EAfter much anticipation, yesterday on the 16th March, the Home Office released a Statement of Changes to the Immigration Rules. These changes will predominantly affect those applications using a Certificate of Sponsorship once the changes are implemented on the 6th April 2017.

Below, we have highlighted some of the main changes that are about to take place.

Immigration Skills Charge

  • As of the 6th April 2017, an Immigration Skills Charge (ISC) of £364 will apply to small and charitable organisations in all Tier 2 categories. All other sponsors with workers in Tier 2 categories will need to pay £1000 per worker per annum.
  • Some exemptions to the ISC will apply for Intra-company Transfer Graduate Trainees, PhD level roles and those individuals switching from Tier 4 to Tier 2 within the United Kingdom.

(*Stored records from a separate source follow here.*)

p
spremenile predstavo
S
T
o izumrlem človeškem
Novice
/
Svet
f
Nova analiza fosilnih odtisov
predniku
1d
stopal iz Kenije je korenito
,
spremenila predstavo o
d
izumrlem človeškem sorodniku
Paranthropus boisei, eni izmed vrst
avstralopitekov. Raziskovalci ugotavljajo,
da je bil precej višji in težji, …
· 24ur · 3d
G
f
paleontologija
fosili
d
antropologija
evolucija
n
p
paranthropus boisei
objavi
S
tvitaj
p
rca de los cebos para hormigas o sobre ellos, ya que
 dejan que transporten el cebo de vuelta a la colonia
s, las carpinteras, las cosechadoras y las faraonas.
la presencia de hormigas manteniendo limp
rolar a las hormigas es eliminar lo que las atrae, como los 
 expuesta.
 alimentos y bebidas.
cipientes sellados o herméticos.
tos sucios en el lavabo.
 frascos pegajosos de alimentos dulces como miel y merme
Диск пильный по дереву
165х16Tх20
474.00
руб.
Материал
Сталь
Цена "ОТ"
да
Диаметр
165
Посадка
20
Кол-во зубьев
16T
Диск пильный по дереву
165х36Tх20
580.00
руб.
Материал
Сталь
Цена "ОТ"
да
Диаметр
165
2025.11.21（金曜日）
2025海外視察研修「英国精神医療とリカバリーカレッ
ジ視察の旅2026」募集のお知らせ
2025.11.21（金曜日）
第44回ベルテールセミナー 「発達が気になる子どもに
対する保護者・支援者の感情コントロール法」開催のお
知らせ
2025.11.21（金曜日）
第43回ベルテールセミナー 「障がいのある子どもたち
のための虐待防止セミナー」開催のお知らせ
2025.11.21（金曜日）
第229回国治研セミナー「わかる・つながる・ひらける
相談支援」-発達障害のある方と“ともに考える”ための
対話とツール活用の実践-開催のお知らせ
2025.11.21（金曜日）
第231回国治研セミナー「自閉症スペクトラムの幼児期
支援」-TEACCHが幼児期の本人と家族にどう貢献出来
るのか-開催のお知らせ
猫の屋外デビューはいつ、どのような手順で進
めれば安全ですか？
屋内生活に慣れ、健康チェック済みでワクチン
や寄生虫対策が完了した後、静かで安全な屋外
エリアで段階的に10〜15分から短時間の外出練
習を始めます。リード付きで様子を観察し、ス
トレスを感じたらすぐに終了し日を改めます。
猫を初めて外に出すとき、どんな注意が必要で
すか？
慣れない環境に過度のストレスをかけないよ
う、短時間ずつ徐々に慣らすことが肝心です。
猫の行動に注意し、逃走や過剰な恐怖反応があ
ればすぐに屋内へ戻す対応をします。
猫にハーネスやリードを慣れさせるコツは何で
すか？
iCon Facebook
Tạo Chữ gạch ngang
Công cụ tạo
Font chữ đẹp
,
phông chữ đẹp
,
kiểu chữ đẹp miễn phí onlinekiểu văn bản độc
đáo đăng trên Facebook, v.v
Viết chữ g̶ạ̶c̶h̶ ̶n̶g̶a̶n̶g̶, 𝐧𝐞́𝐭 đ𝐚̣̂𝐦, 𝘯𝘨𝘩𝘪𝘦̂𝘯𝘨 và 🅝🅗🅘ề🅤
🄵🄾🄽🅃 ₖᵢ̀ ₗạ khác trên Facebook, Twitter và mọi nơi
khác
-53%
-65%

Overseas Criminal Record Certificates

  • The requirement to present an overseas criminal record certificate will be extended to Tier 2 (General) applicants working in health and social care as well as education. This will also apply to the applicant’s adult dependant(s).
  • Some of the occupation classification codes include 2213 – Pharmacists, 2442 Social Workers and 2312 – Further education teaching professionals.
  • Partners wishing to join their Tier 2 (General) partner in the UK will also need to present a criminal record certificate if they are applying from outside of the UK and their partner works in any of the mentioned sectors. Please refer to the Standard Occupation Classification codes for more information.

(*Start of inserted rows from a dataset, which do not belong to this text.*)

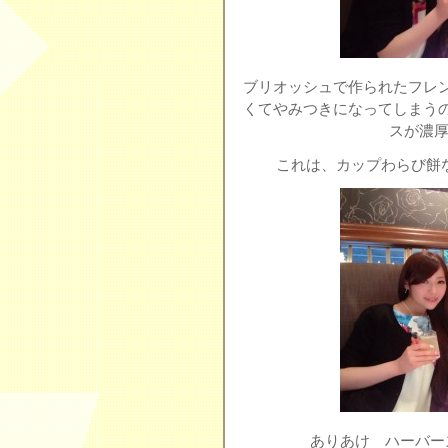
ブリオッシュで作られたフレ
くてやみつきになってしまう
スが濃厚
これは、カップわらび餅
ありあけ ハーバー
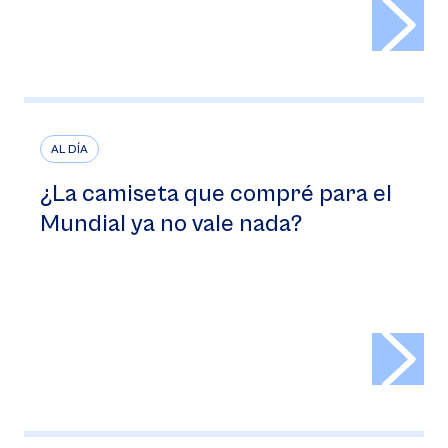
>
AL DÍA
¿La camiseta que compré para el
Mundial ya no vale nada?
>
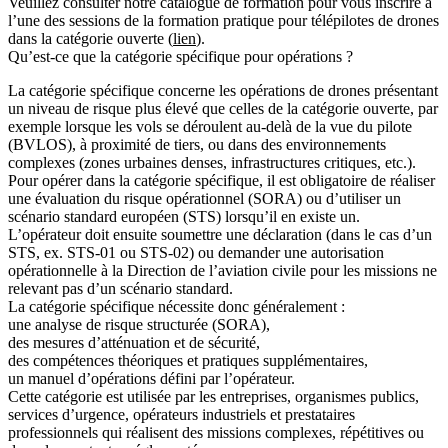
Veuillez consulter notre catalogue de formation pour vous inscrire à
l’une des sessions de la formation pratique pour télépilotes de drones
dans la catégorie ouverte (
lien
).
Qu’est-ce que la catégorie spécifique pour opérations ?
La catégorie spécifique concerne les opérations de drones présentant
un niveau de risque plus élevé que celles de la catégorie ouverte, par
exemple lorsque les vols se déroulent au-delà de la vue du pilote
(BVLOS), à proximité de tiers, ou dans des environnements
complexes (zones urbaines denses, infrastructures critiques, etc.).
Pour opérer dans la catégorie spécifique, il est obligatoire de réaliser
une évaluation du risque opérationnel (SORA) ou d’utiliser un
scénario standard européen (STS) lorsqu’il en existe un.
L’opérateur doit ensuite soumettre une déclaration (dans le cas d’un
STS, ex. STS-01 ou STS-02) ou demander une autorisation
opérationnelle à la Direction de l’aviation civile pour les missions ne
relevant pas d’un scénario standard.
La catégorie spécifique nécessite donc généralement :
une analyse de risque structurée (SORA),
des mesures d’atténuation et de sécurité,
des compétences théoriques et pratiques supplémentaires,
un manuel d’opérations défini par l’opérateur.
Cette catégorie est utilisée par les entreprises, organismes publics,
services d’urgence, opérateurs industriels et prestataires
professionnels qui réalisent des missions complexes, répétitives ou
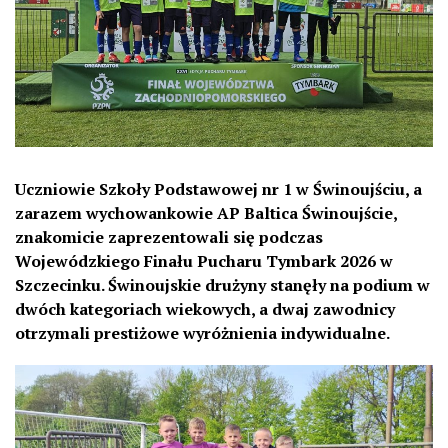
Uczniowie Szkoły Podstawowej nr 1 w Świnoujściu, a
zarazem wychowankowie AP Baltica Świnoujście,
znakomicie zaprezentowali się podczas
Wojewódzkiego Finału Pucharu Tymbark 2026 w
Szczecinku. Świnoujskie drużyny stanęły na podium w
dwóch kategoriach wiekowych, a dwaj zawodnicy
otrzymali prestiżowe wyróżnienia indywidualne.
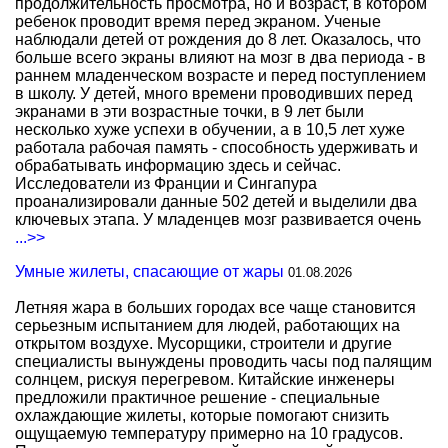
продолжительность просмотра, но и возраст, в котором
ребенок проводит время перед экраном. Ученые
наблюдали детей от рождения до 8 лет. Оказалось, что
больше всего экраны влияют на мозг в два периода - в
раннем младенческом возрасте и перед поступлением
в школу. У детей, много времени проводивших перед
экранами в эти возрастные точки, в 9 лет были
несколько хуже успехи в обучении, а в 10,5 лет хуже
работала рабочая память - способность удерживать и
обрабатывать информацию здесь и сейчас.
Исследователи из Франции и Сингапура
проанализировали данные 502 детей и выделили два
ключевых этапа. У младенцев мозг развивается очень
...>>
Умные жилеты, спасающие от жары
01.08.2026
Летняя жара в больших городах все чаще становится
серьезным испытанием для людей, работающих на
открытом воздухе. Мусорщики, строители и другие
специалисты вынуждены проводить часы под палящим
солнцем, рискуя перегревом. Китайские инженеры
предложили практичное решение - специальные
охлаждающие жилеты, которые помогают снизить
ощущаемую температуру примерно на 10 градусов.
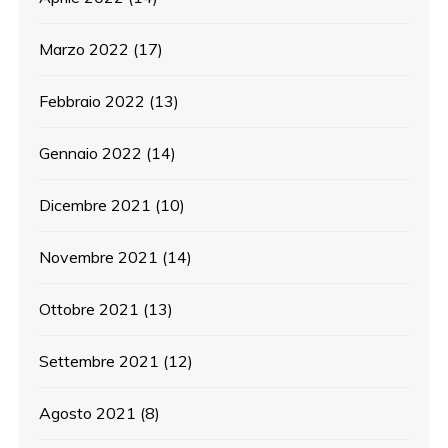
Marzo 2022
(17)
Febbraio 2022
(13)
Gennaio 2022
(14)
Dicembre 2021
(10)
Novembre 2021
(14)
Ottobre 2021
(13)
Settembre 2021
(12)
Agosto 2021
(8)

Immigration Health Surcharge

  • The Immigration Health Surcharge (IHS) has already been introduced as of 2015 and applies to those non-EEA individuals who wish to work, study or join their family in the UK.
  • Currently, those individuals applying under the Tier 2 (Intra-company Transfer) category, are exempt from paying the IHS. However, as of 6th April 2017, the Intra-company Transfer category will no longer be exempt from the IHS. Applicants will be required to pay a surcharge of £200 per individual per annum. Dependants will also need to pay this.

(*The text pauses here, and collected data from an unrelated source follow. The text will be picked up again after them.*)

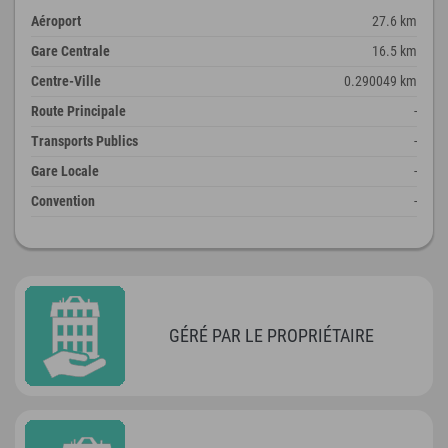
Aéroport
27.6 km
Gare Centrale
16.5 km
Centre-Ville
0.290049 km
Route Principale
-
Transports Publics
-
Gare Locale
-
Convention
-
GÉRÉ PAR LE PROPRIÉTAIRE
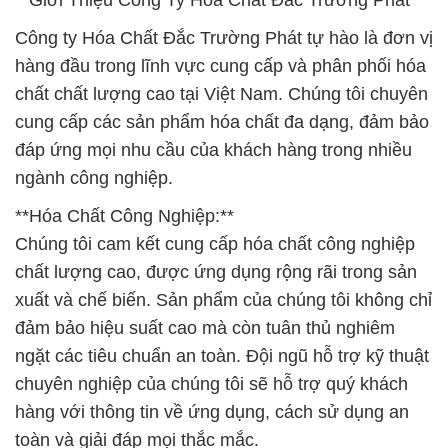
**Giới Thiệu Công Ty Hóa Chất Đắc Trường Phát**
Công ty Hóa Chất Đắc Trường Phát tự hào là đơn vị
hàng đầu trong lĩnh vực cung cấp và phân phối hóa
chất chất lượng cao tại Việt Nam. Chúng tôi chuyên
cung cấp các sản phẩm hóa chất đa dạng, đảm bảo
đáp ứng mọi nhu cầu của khách hàng trong nhiều
ngành công nghiệp.
**Hóa Chất Công Nghiệp:**
Chúng tôi cam kết cung cấp hóa chất công nghiệp
chất lượng cao, được ứng dụng rộng rãi trong sản
xuất và chế biến. Sản phẩm của chúng tôi không chỉ
đảm bảo hiệu suất cao mà còn tuân thủ nghiêm
ngặt các tiêu chuẩn an toàn. Đội ngũ hỗ trợ kỹ thuật
chuyên nghiệp của chúng tôi sẽ hỗ trợ quý khách
hàng với thông tin về ứng dụng, cách sử dụng an
toàn và giải đáp mọi thắc mắc.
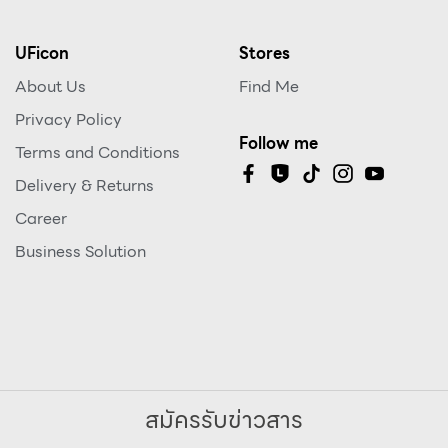
UFicon
Stores
About Us
Find Me
Privacy Policy
Follow me
Terms and Conditions
Delivery & Returns
Career
Business Solution
สมัครรับข่าวสาร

Further Changes to the Tier 2 Category

  • High-earners’ salary requirement for the Intra-company Transfer Long Term Staff category will be reduced from £155,300 to £120,000. High earners will be able to stay in the UK under this category for a maximum of nine years compared to the usual five years.
  • The Tier 2 (Intra-company Transfer) Short Term Staff category will be closed to streamline the process, thus, the salary threshold will be £41,500.
  • The minimum salary that sponsors are able to offer Tier 2 (General) experience workers will be increased from £25,000 to £30,000. There will be some exemptions to roles in the education and health sectors until 1st July 2019.
  • Teachers in secondary schools within mandarin and computer science will be added to the Shortage Occupation list.
  • Those individuals with a salary of at least £73,900 in the Intra-company Transfer category will not be required to have at least one year’s experience of working for the sponsor’s overseas entity.
  • A waiver will be introduced for the Resident Labour Market Test, as well as an exemption from the Tier 2 (General) limit for posts supporting the relocation of high value businesses to the UK.
  • There will be annual updates to the appropriate salary rates in the codes of practice.

Changes for Overstayers in the UK

  • The period of overstaying in the UK which is allowed prior to a re-entry ban will be reduced threefold from 90 days to 30. This marks a significant change for overstayers. Unless exclusions apply, any individual who has overstayed for more than 30 days will face a 12 month re-entry ban.

With all of these changes in mind, Migrate UK suggests that sponsors get their house in order prior to the implementation of the new rules or they could risk facing refusal. Sponsors must also ensure that they have the mechanisms in place to be able to pay for the extra charges come April. Of significant note is the news that the Immigration Skills Charge will need to be paid for by debit or credit card only.

The above changes suggest that the government is taking a hardline approach towards Tier 2, while still trying to appeal to shortage occupation and high-value workers. How effective this will be remains to be seen.